═══ Recorded data ═══

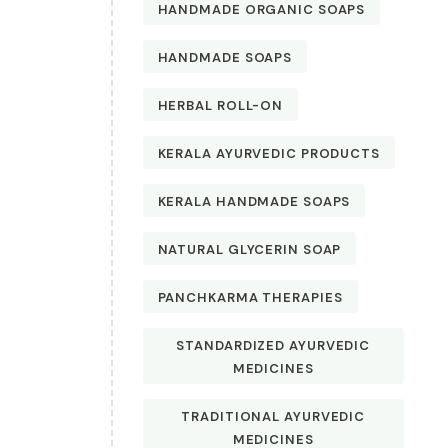
HANDMADE ORGANIC SOAPS
HANDMADE SOAPS
HERBAL ROLL-ON
KERALA AYURVEDIC PRODUCTS
KERALA HANDMADE SOAPS
NATURAL GLYCERIN SOAP
PANCHKARMA THERAPIES
STANDARDIZED AYURVEDIC
MEDICINES
TRADITIONAL AYURVEDIC
MEDICINES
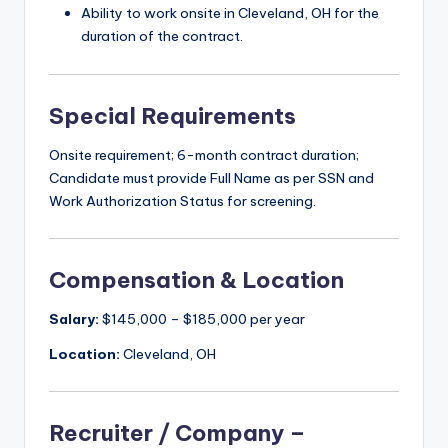
Ability to work onsite in Cleveland, OH for the
duration of the contract.
Special Requirements
Onsite requirement; 6-month contract duration;
Candidate must provide Full Name as per SSN and
Work Authorization Status for screening.
Compensation & Location
Salary:
$145,000 – $185,000 per year
Location:
Cleveland, OH
Recruiter / Company –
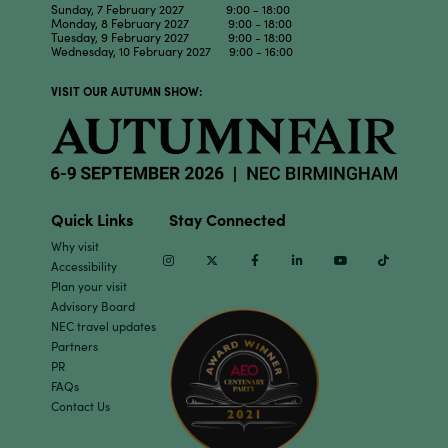
Sunday, 7 February 2027 9:00 - 18:00
Monday, 8 February 2027 9:00 - 18:00
Tuesday, 9 February 2027 9:00 - 18:00
Wednesday, 10 February 2027 9:00 - 16:00
VISIT OUR AUTUMN SHOW:
Quick Links
Stay Connected
Why visit
Instagram
Twitter
Facebook
Linkedin
Youtube
TikTok
Accessibility
Plan your visit
Advisory Board
NEC travel updates
Partners
PR
FAQs
Contact Us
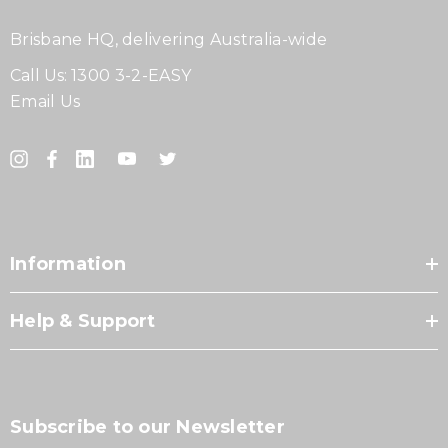
Brisbane HQ, delivering Australia-wide
Call Us:
1300 3-2-EASY
Email Us
Information
Help & Support
Subscribe to our Newsletter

═══

> _Exercise instructions_
Arrange the material from the line containing "Sunday, 7 February 2027 9:00 - 18:00" (inclusive) through the end as a Markdown table with the columns Row and Text. Number each row, and leave out blank lines and pictures.

> _Exercise response_
| Row | Text |
|---|---|
| 1 | Sunday, 7 February 2027 9:00 - 18:00 |
| 2 | Monday, 8 February 2027 9:00 - 18:00 |
| 3 | Tuesday, 9 February 2027 9:00 - 18:00 |
| 4 | Wednesday, 10 February 2027 9:00 - 16:00 |
| 5 | VISIT OUR AUTUMN SHOW: |
| 6 | Quick Links |
| 7 | Stay Connected |
| 8 | Why visit |
| 9 | Instagram |
| 10 | Twitter |
| 11 | Facebook |
| 12 | Linkedin |
| 13 | Youtube |
| 14 | TikTok |
| 15 | Accessibility |
| 16 | Plan your visit |
| 17 | Advisory Board |
| 18 | NEC travel updates |
| 19 | Partners |
| 20 | PR |
| 21 | FAQs |
| 22 | Contact Us |
| 23 | Brisbane HQ, delivering Australia-wide |
| 24 | Call Us: |
| 25 | 1300 3-2-EASY |
| 26 | Email Us |
| 27 | Information |
| 28 | Help & Support |
| 29 | Subscribe to our Newsletter |